Binnen het Rijksvastgoedbedrijf loopt het Programma Groene Technologieën. In 2021 zijn uitgebreidere testresultaten beschikbaar van de toegepaste innovaties bij een tweetal testomgevingen. De succesvolle innovaties worden waar mogelijk opgeschaald binnen de portefeuille van het Rijksvastgoedbedrijf.
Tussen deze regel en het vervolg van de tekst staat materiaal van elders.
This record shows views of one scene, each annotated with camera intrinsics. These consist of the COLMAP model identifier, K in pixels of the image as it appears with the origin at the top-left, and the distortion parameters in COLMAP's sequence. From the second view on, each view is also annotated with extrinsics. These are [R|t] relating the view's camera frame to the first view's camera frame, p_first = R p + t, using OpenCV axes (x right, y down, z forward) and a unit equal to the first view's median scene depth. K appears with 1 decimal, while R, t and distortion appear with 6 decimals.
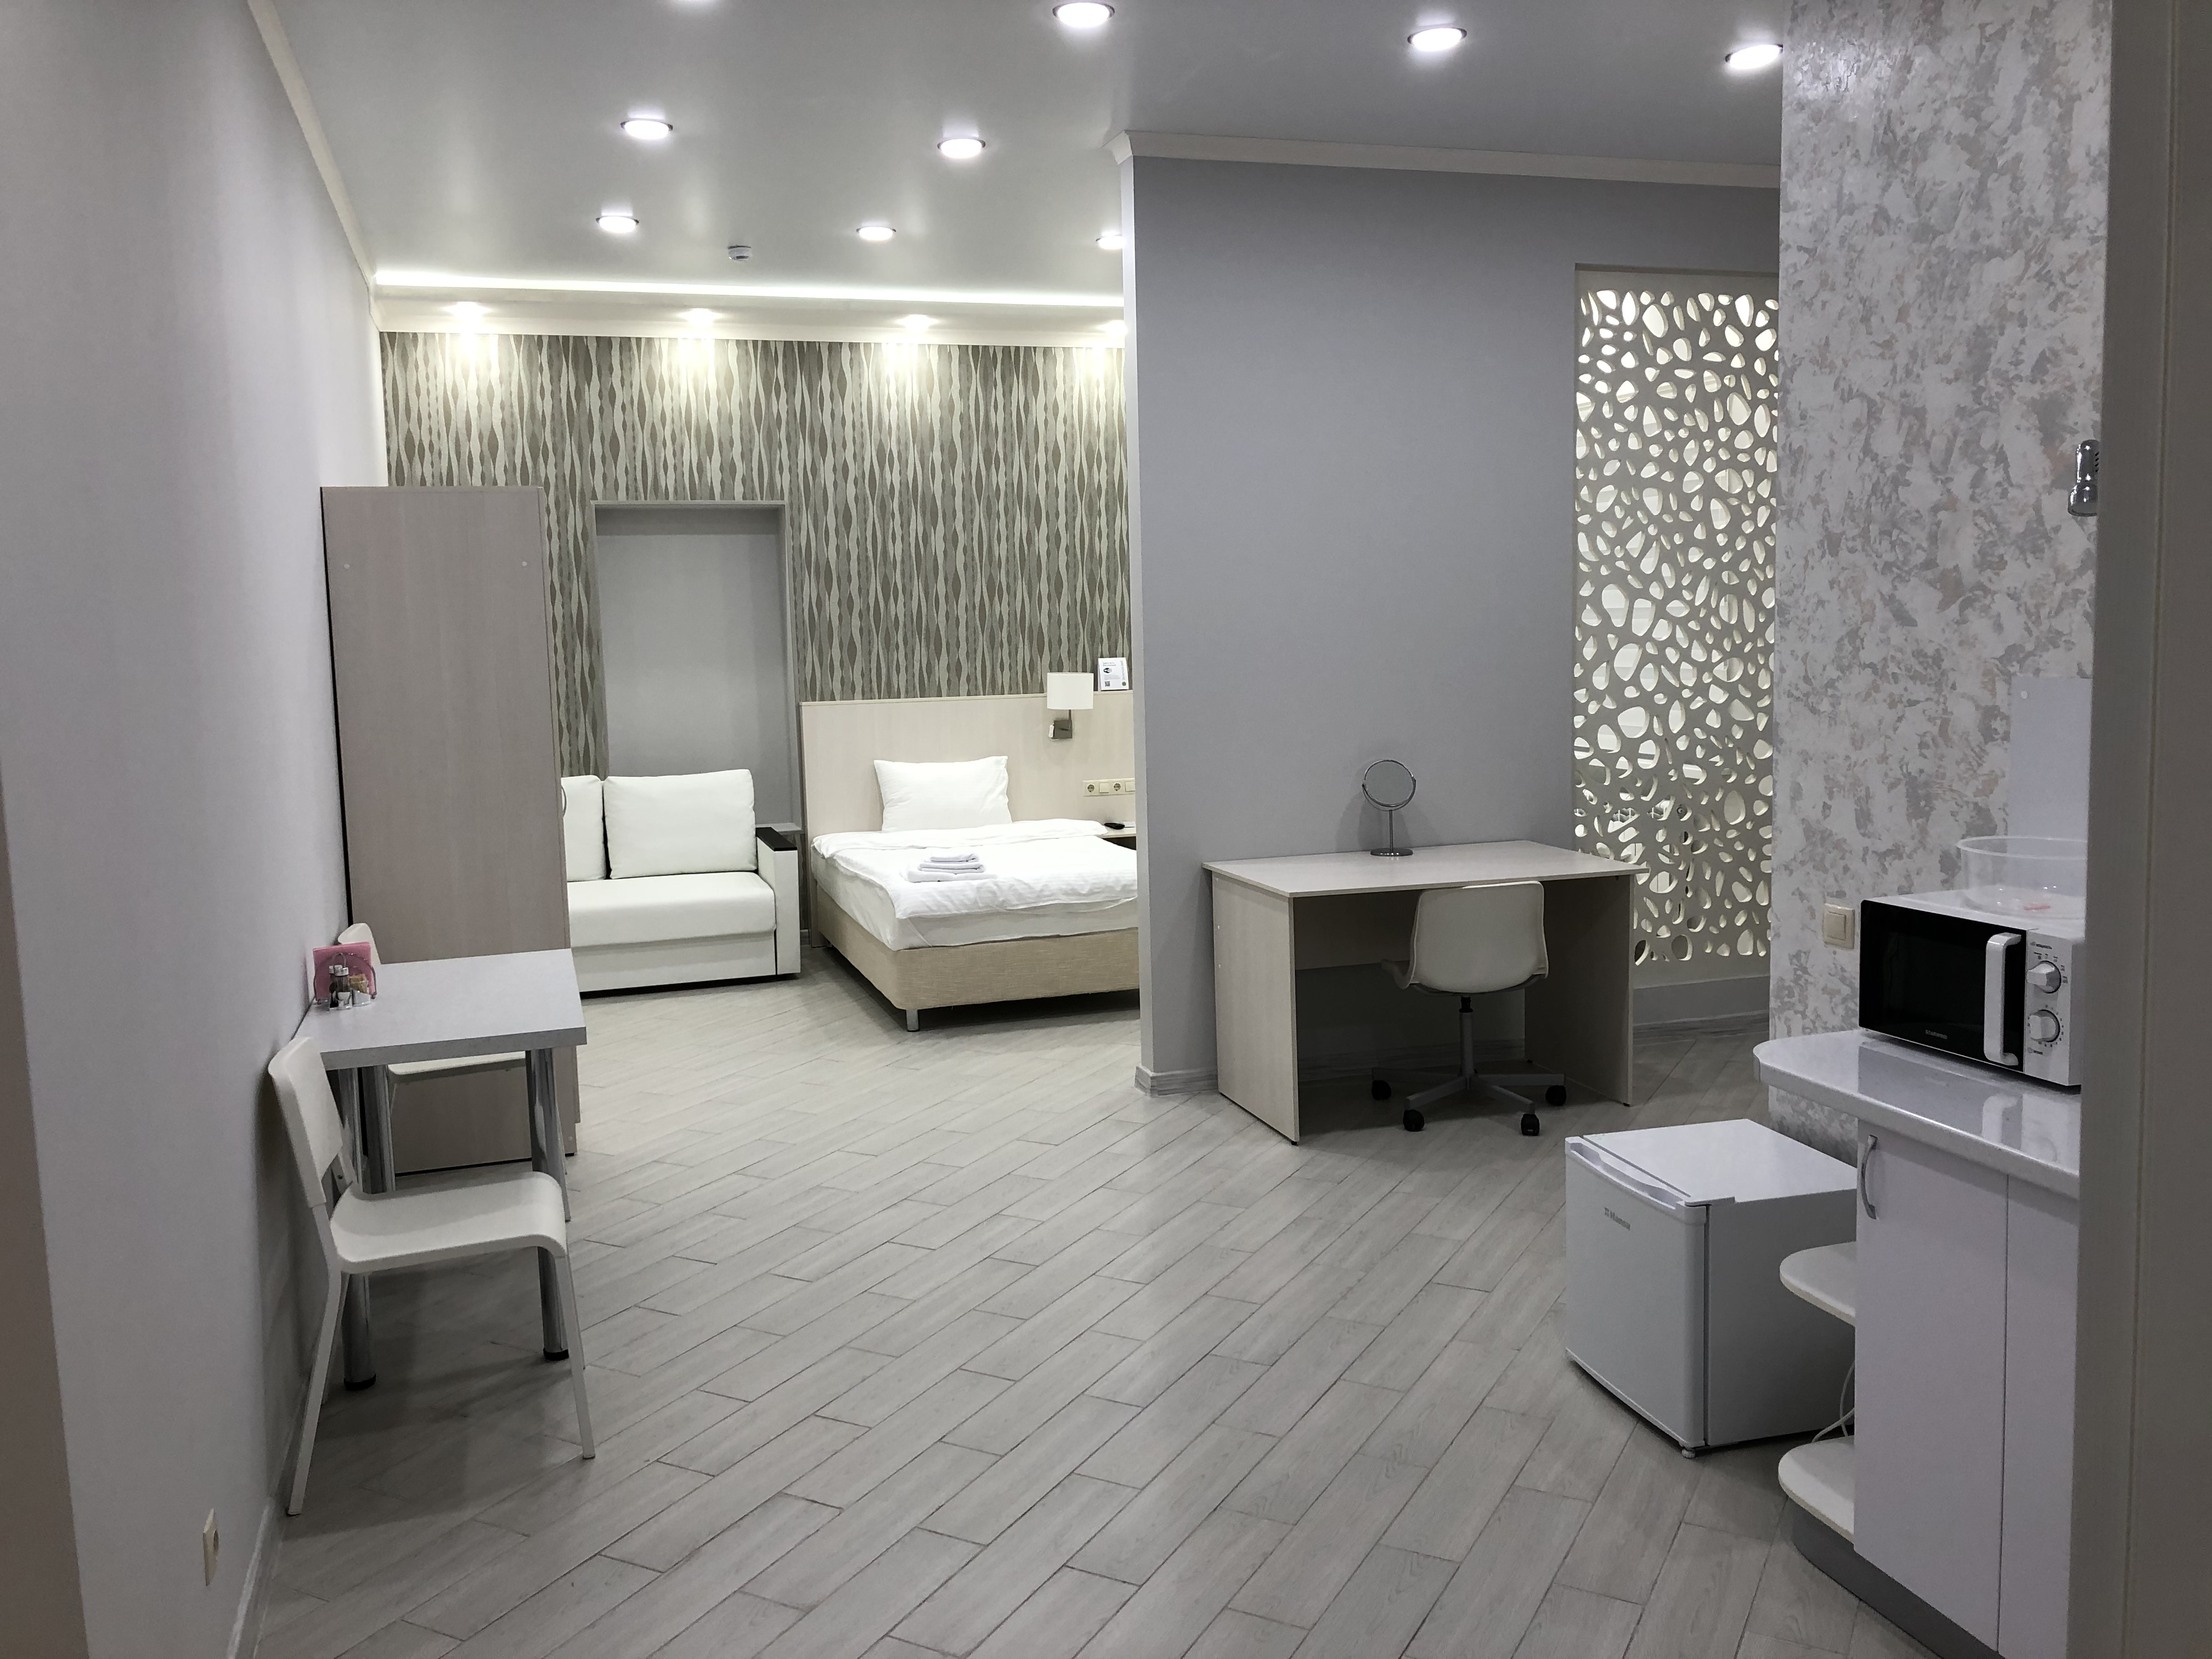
lens RADIAL K [[1826.8, 0, 1111.0], [0, 1826.8, 802.6], [0, 0, 1]] dist [0.082852, -0.132535]
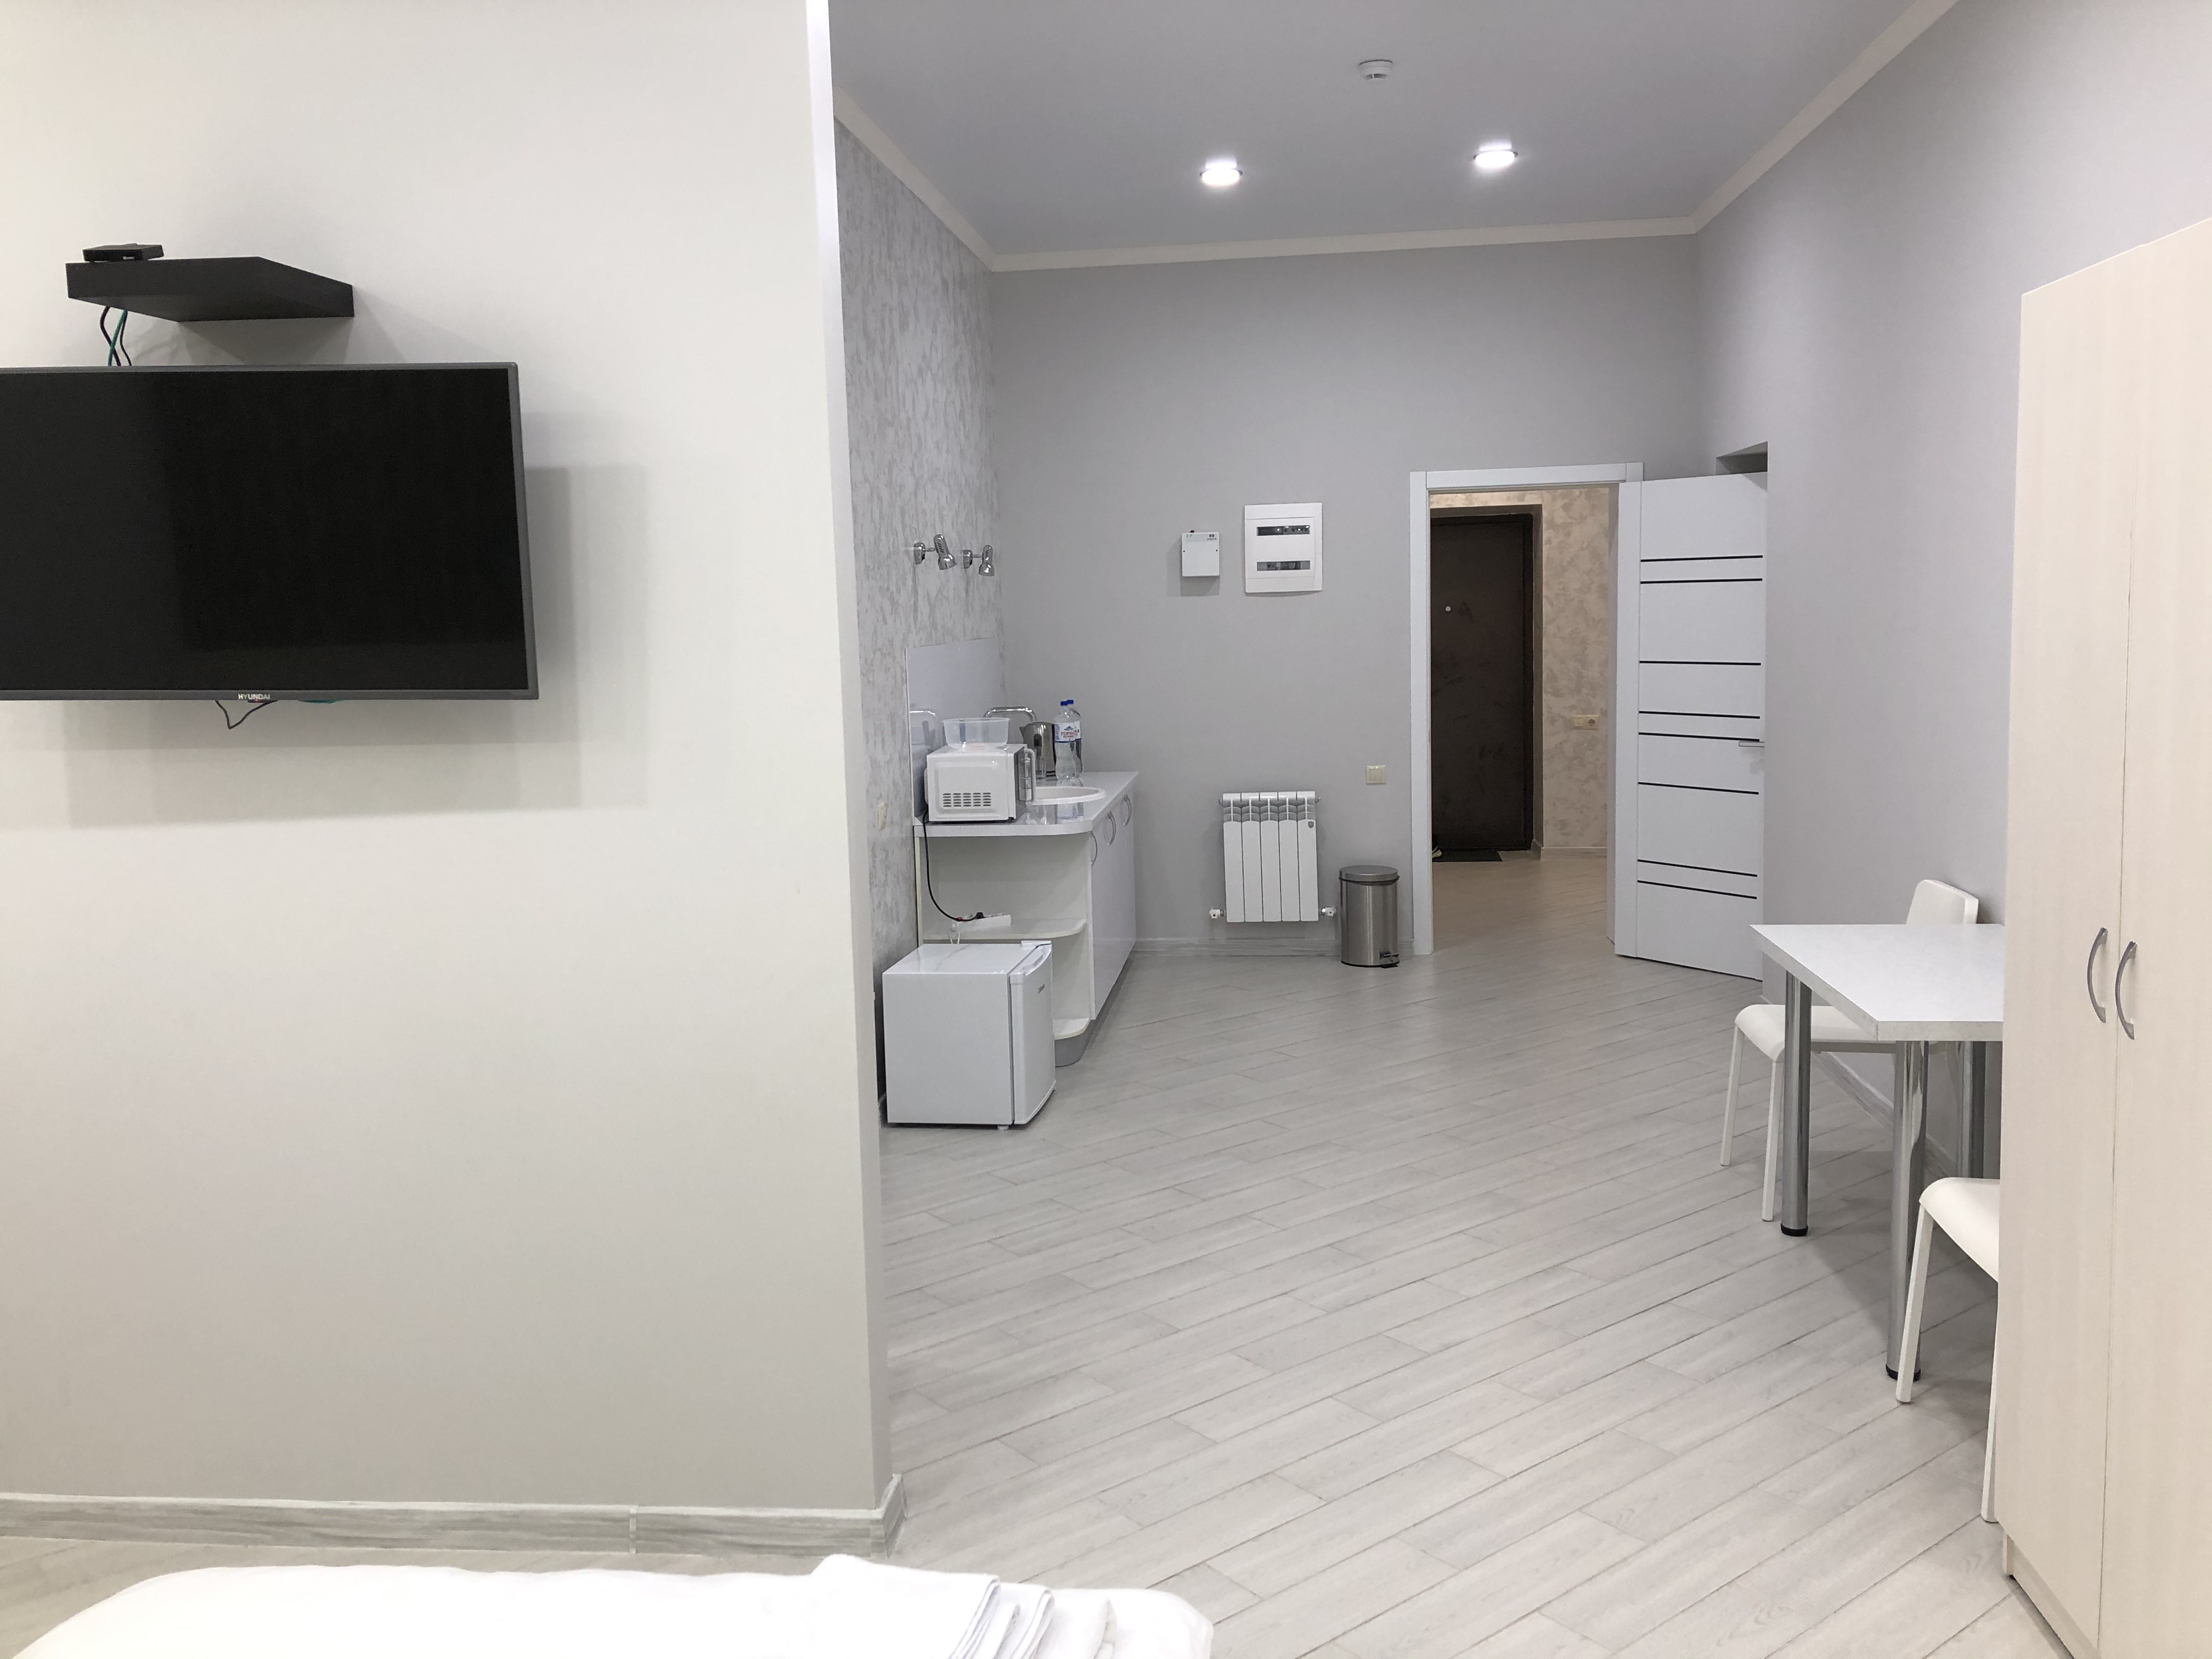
lens RADIAL K [[1826.8, 0, 1111.0], [0, 1826.8, 802.6], [0, 0, 1]] dist [0.082852, -0.132535]
pose [[-0.913851, 0.009421, 0.405940, -0.362869], [0.096691, 0.976022, 0.195019, -0.200685], [-0.394369, 0.217469, -0.892850, 2.016966]]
De planning is dat er in 2021 een aantal nieuwe PGT-projecten gereed is om aanbesteed te worden en enkele experimenten ontwikkeld worden op het gebied van circulair bouwen en op het gebied van verduurzaming van rijkskantoren middels ‘slimme’ (digitale) technologie.
9.2 Beheer materiële activa
Bijdrage aan agentschappen
RVB
Het betreft de bijdrage aan het RVB voor de uitvoering van de wettelijke taak van het (privaatrechtelijk) beheer van onroerende zaken (niet-Rijkshuisvesting) die de Staat toebehoren. Dit beheer betreft met name werkzaamheden rond (ver)huur, (erf)pacht, medegebruik en de verwerking van zakelijke lasten van het Rijk.
RVB (Onderhoud- en beheerkosten)
Het gaat hierbij om uitgaven voor onderhoud en beheer van de onroerende zaken (niet-Rijkshuisvesting) welke in het beheer zijn van het RVB. Beheerkosten zijn (externe) kosten in verband met ingebruikgeving en vervreemding, bijvoorbeeld energie-, beveiligings- en taxatiekosten.
RVB (Zakelijke lasten)
Het gaat hier om de betaling van door gemeenten en waterschappen opgelegde belastingen en heffingen op onroerende zaken in eigendom bij de Staat voor zover het niet de Rijkshuisvesting betreft. Gedacht moet worden aan de onroerendzaakbelasting, waterschapsheffingen en rioolheffingen bij de onroerende zaken van de Staat. De uitgaven bestaan voor circa 80% uit gemeentelasten en voor 20% uit waterschapslasten. De zakelijke lasten die samenhangen met Rijkshuisvesting worden verantwoord op de baten-lastenbegroting van het agentschap RVB.
Ontvangsten
Zakelijke lasten
De ontvangsten betreffen met name terugbetalingen door huurders -niet zijnde Rijksgebruikers- van door het RVB betaalde gebruikerslasten.
Ingebruikgevingen
Het gaat hierbij om de ingebruikgeving (met name verpachting en verhuur) van de onroerende zaken van de Staat voor zover er voor de opbrengst uit ingebruikgeving geen middelenafspraak bestaat.
Vervreemding
Het gaat hierbij om de vervreemding van de (o.a. agrarische) onroerende zaken van de Staat, voor zover voor de opbrengst uit vervreemding geen middelenafspraak bestaat. De opbrengsten uit middelenafspraken worden verantwoord via de begrotingen van het vakdepartement.
Generale ontvangsten
Hieronder vallen de ontvangsten uit de verkoop van bodemmaterialen zoals zand en de ontvangsten uit de veiling van huurrechten van benzinestations langs rijkswegen.
Over de winst van een gedeelte van de generale ontvangsten moet het Ministerie van BZK vennootschapsbelasting afdragen. Deze uitgave vindt plaats op de begroting van BZK op niet-beleidsartikel 12 Algemeen.